As we continue cooking, the laughter and conversation flows easily. For a fleeting moment, I allow myself to pretend he feels it too.
The simmering pot on the stove releases a cloud of aromatic steam, but the scent of garlic and basil can’t mask the tension that slices through the air when Victoria strides into the kitchen. Her eyes are dark thunderclouds as she zeros in on us, and I feel a preemptive shiver run down my spine.
“Alex,” she snaps, her voice sharp enough to shave ice. “Celeste is throwing a fit on the sofa. She’s crying.”
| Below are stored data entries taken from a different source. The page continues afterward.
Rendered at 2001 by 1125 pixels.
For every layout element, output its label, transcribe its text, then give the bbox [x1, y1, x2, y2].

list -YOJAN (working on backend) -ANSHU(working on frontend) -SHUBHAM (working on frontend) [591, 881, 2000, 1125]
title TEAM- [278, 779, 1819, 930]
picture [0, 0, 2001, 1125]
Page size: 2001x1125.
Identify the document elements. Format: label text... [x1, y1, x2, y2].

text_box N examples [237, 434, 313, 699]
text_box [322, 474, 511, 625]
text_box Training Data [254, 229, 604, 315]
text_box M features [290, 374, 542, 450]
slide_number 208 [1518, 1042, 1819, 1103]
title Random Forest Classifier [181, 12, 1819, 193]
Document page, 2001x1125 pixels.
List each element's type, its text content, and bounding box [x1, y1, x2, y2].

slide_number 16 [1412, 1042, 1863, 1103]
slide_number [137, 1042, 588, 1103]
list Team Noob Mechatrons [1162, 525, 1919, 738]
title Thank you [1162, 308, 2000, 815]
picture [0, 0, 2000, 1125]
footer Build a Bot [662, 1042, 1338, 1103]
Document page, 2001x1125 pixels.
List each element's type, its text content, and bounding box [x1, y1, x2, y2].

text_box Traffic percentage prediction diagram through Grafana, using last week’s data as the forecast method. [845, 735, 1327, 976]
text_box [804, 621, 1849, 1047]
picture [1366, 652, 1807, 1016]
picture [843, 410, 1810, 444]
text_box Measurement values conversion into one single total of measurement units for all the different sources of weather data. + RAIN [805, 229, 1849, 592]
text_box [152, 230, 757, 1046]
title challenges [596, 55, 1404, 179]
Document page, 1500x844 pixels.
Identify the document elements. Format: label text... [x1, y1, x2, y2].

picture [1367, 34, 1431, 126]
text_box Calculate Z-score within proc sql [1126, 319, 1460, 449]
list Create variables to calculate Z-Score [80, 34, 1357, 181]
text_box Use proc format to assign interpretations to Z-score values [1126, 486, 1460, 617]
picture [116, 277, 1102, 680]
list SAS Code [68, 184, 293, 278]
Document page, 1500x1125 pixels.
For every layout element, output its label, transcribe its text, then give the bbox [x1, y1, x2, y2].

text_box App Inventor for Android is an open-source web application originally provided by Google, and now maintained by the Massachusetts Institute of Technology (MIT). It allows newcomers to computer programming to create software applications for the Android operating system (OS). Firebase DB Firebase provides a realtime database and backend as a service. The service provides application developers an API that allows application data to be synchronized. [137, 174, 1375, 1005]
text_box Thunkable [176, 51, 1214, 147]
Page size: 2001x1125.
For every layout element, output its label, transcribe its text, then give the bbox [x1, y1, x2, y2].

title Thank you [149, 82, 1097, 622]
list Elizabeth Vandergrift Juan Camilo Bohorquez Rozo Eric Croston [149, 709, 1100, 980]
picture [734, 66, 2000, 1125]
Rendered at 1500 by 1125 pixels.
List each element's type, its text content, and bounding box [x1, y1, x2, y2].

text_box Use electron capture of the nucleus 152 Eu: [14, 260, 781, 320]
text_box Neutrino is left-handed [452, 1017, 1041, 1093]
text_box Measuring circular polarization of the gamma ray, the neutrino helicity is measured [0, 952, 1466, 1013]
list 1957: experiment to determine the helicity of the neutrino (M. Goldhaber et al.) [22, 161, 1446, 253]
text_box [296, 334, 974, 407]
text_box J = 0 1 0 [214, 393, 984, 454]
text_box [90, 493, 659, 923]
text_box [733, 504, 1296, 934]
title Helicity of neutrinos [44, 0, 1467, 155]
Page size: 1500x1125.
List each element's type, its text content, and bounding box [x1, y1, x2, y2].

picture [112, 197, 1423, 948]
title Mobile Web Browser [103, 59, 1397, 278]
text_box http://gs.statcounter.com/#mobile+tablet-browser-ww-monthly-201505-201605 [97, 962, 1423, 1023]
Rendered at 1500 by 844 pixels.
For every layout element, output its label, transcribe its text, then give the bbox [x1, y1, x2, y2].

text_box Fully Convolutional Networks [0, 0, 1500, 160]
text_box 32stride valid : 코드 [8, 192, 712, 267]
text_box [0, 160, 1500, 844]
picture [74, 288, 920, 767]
I glance over at Alex, his laughter dying in his throat, the corners of his lips tilting downward as if they’re weighted with lead. He coughs awkwardly, casting a look towards the living room that’s equal parts guilt and exasperation.
“Of course she is,” he mutters, almost under his breath, and there’s a note of irritation there that makes me wonder about the cracks beneath their perfect facade. With a resigned sigh, he wipes his hands on a dishtowel and heads towards the sound of Celeste’s whimpering sobs.
I watch him go, feeling a hollow sensation gnawing at my stomach. The kitchen suddenly appears colder as if his departure has let in a draft. My fingers twitch at my sides, useless without his warmth nearby .
“Really?” Victoria’s voice cuts through my melancholy musings. I jerk my head up, meeting her gaze, which feels as though it’s aiming to peel me apart and uncover my innermost thoughts. “What are you doing?”
“Uh, just—” I start, but my voice betrays me, quivering like a plucked harp string. “We were only—”
“Getting cozy with my brother?” Victoria’s eyebrows arch in a silent accusation. “I swear, if this is some ploy to mess with me, I’ll make your life a living hell.”
“Victoria, no, I wasn’t… I wouldn’t—” I fumble for the words, but they’re slippery eels in my grasp. I’m not even sure what truth I’m trying to defend.
Is that why she hates me so much? It started when we were kids because she thought I got special treatment for being “poor”, as she calls it, but has grown because she thinks I’m toying with her brother?
Absolutely not true. I’d never hurt her brother to teach her a lesson. In fact, I care for him despite her.
I don’t get the opportunity to tell her any of this because she interrupts me. “Save it. My family gave you opportunities out of pity, and this is how you repay us? By seducing Alex?”
How she implies that I have no real feelings for him is enough to make my skin itch. As if I’d let him become entangled in the crossfires of my and Victoria’s rivalry. I could never. In fact, when I’m with Alex, I never bring up Victoria. Our competitive nature is a poison, and I’d rather poison myself than expose him to it.
“I promise you that’s not what’s happening. I would never do something like that.”
She studies me for a moment longer as if she’s peering into my soul, searching for deceit. Then, with a heavy sigh that seems to carry all the weight of her suspicions, she turns on her heel and strides away, leaving me to stew in a broth of confusion and hurt feelings.
Alone in the kitchen, I wrap my arms around myself, trying to hold together the pieces of a day that has shattered like glass. The boiling pot bubbles over, forgotten, as I collect myself.